Start of Provided data
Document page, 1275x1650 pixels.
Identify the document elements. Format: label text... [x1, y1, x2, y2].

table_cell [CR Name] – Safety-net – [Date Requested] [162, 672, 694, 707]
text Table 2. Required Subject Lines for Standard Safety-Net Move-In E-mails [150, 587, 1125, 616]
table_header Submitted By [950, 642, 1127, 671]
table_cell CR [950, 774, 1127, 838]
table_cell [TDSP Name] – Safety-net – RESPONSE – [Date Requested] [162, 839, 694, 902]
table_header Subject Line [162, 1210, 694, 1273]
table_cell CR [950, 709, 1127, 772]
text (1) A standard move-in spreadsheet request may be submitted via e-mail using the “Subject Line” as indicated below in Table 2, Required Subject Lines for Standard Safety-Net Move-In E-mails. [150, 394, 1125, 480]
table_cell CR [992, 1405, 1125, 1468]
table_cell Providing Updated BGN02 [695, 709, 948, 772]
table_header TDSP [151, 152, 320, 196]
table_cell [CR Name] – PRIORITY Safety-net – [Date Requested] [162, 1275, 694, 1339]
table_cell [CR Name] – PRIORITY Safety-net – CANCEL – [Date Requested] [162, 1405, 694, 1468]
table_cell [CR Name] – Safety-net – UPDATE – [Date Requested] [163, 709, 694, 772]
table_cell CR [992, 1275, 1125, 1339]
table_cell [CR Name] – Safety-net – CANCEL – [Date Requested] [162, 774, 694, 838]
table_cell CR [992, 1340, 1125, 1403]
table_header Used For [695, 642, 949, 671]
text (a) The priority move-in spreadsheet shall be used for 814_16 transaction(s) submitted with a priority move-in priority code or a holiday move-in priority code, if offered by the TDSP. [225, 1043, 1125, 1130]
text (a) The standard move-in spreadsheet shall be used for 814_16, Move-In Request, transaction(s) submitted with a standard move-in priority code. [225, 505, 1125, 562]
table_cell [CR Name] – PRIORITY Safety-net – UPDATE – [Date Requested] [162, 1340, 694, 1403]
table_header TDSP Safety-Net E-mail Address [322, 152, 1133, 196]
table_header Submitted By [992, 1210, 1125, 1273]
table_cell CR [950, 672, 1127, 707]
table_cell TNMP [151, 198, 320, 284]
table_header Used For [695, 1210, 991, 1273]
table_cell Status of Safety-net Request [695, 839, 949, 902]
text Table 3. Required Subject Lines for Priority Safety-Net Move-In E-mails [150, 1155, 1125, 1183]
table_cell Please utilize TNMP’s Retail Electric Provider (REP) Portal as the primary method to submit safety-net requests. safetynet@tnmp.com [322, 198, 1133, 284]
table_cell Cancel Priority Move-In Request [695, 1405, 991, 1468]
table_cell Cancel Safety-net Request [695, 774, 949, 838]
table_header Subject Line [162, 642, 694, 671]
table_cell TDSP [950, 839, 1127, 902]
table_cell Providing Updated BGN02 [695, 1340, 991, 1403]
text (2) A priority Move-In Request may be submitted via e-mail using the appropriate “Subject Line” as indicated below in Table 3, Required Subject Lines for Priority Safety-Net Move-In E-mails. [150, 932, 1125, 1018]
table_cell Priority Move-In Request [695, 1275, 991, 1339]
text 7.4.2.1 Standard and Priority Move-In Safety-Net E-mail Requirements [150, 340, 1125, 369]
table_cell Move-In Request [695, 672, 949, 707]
End of Provided data
Start of Provided data
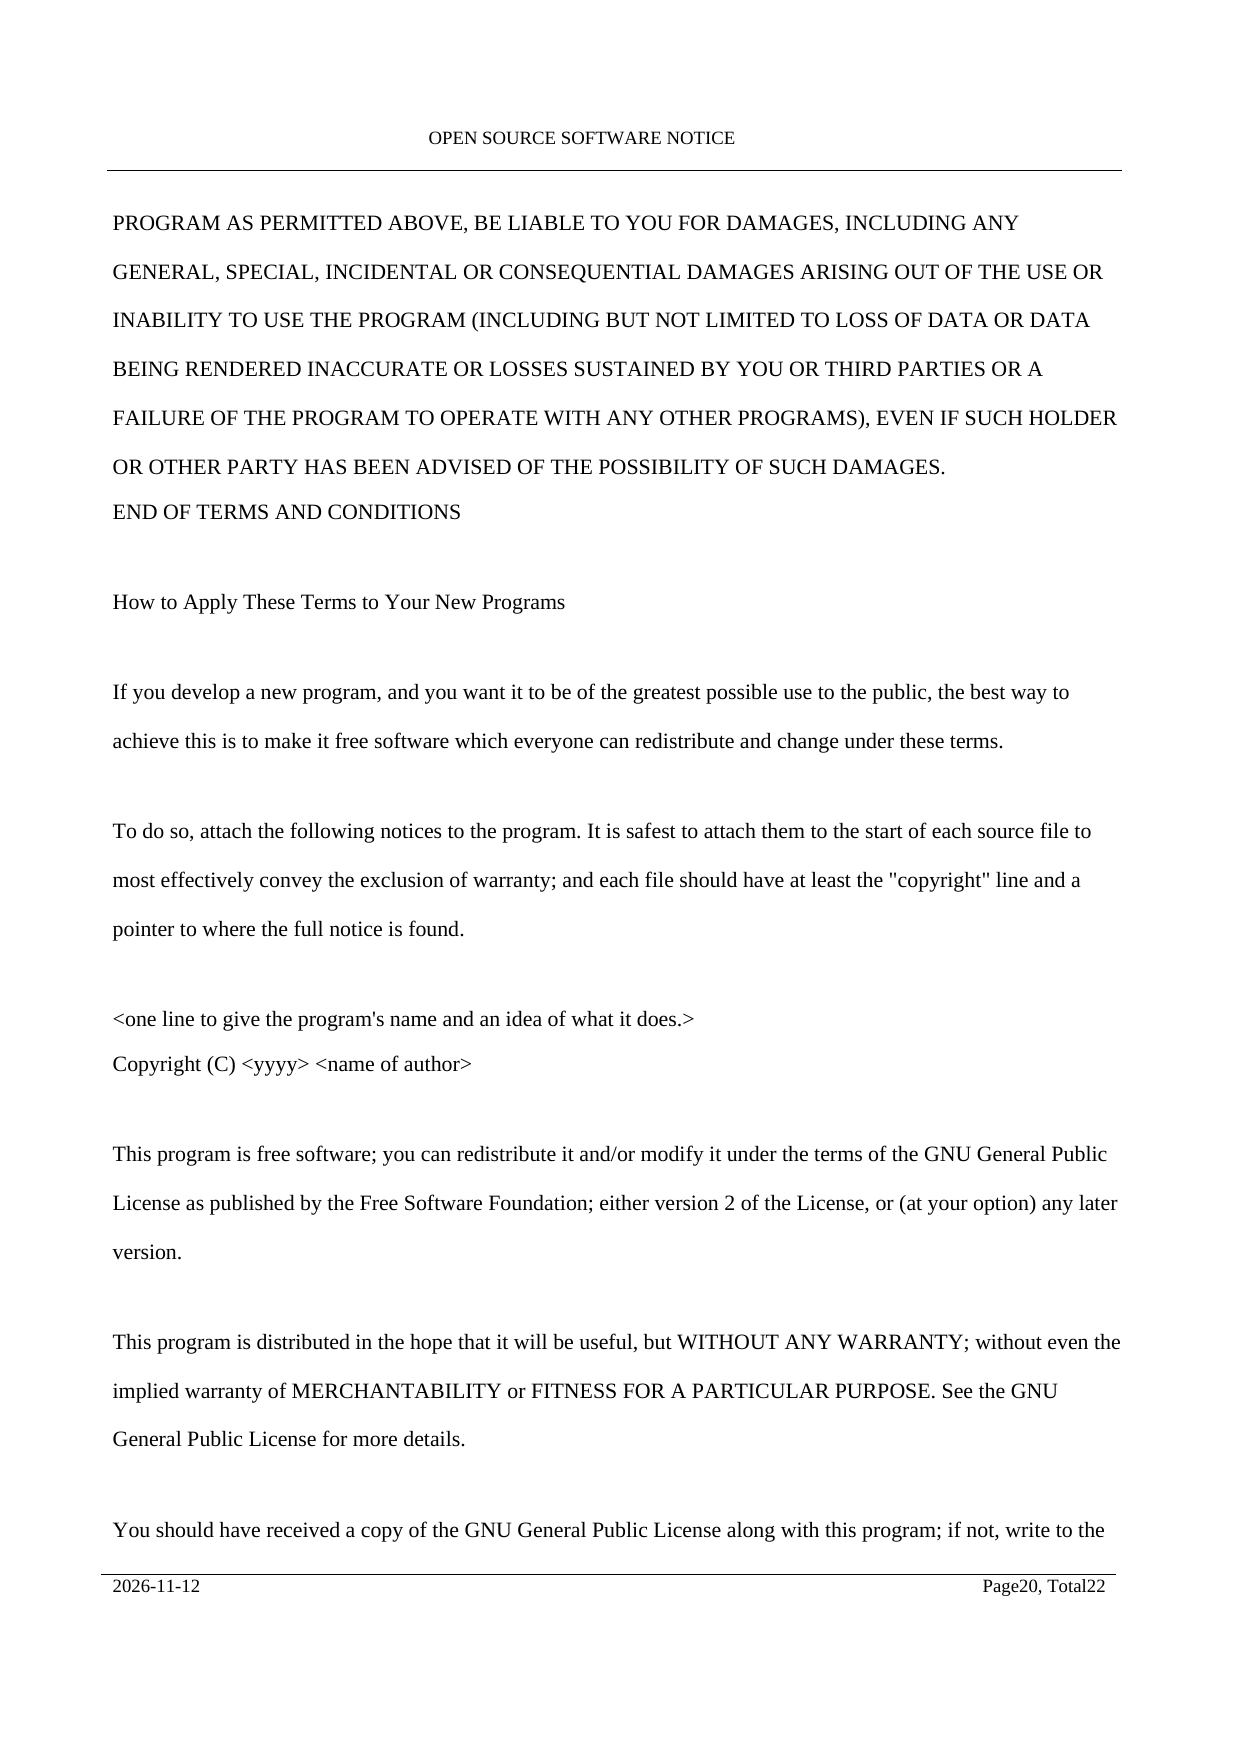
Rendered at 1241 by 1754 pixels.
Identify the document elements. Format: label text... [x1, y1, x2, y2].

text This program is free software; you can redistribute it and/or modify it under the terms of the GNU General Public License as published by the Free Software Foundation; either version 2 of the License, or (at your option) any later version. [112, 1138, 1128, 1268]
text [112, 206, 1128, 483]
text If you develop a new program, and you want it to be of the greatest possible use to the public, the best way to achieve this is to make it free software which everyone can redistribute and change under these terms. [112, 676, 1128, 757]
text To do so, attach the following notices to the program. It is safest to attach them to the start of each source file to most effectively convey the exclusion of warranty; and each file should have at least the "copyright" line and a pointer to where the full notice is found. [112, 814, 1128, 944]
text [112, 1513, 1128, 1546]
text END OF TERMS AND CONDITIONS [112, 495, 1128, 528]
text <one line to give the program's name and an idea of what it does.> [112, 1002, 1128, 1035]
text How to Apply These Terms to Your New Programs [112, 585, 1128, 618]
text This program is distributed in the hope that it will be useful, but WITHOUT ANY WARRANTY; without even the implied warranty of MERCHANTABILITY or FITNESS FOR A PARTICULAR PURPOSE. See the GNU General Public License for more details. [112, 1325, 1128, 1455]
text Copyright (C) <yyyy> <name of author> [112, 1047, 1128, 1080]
End of Provided data
Start of Provided data
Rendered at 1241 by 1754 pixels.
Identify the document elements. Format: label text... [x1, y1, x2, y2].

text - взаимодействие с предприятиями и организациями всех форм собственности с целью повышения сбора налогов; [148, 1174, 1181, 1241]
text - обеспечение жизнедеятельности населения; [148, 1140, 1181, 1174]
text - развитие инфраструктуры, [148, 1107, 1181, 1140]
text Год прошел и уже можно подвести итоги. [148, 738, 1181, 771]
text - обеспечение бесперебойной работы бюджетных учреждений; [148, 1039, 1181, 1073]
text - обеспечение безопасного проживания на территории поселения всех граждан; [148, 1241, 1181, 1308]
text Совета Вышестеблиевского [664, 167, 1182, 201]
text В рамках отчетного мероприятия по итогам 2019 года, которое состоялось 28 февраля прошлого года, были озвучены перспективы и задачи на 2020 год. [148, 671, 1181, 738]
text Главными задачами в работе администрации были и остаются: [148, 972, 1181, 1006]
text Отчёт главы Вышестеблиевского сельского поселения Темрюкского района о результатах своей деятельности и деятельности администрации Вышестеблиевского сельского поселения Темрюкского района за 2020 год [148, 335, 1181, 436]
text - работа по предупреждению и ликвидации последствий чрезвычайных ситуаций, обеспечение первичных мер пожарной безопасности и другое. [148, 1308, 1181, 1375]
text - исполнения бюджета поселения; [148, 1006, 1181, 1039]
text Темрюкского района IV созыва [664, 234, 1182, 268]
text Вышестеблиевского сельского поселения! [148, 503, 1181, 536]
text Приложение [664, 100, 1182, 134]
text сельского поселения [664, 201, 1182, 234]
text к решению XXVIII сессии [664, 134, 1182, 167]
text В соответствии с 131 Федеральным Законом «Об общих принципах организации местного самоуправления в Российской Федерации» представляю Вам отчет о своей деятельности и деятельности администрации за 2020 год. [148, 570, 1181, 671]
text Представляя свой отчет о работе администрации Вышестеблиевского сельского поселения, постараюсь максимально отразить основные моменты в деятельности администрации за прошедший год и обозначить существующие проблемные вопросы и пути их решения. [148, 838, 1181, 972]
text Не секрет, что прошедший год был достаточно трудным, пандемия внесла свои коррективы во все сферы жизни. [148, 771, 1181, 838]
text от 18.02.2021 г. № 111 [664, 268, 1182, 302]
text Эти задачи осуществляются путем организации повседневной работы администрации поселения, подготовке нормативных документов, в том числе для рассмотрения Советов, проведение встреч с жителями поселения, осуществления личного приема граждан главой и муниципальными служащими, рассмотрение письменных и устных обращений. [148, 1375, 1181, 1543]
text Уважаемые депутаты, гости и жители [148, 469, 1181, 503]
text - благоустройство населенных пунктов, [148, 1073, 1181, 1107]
End of Provided data
• [What you are asked to do]: Which of the lines in the material carry the string "района"? Pull them out.

• [Response box]:
text Отчёт главы Вышестеблиевского сельского поселения Темрюкского района о результатах своей деятельности и деятельности администрации Вышестеблиевского сельского поселения Темрюкского района за 2020 год [148, 335, 1181, 436]
text Темрюкского района IV созыва [664, 234, 1182, 268]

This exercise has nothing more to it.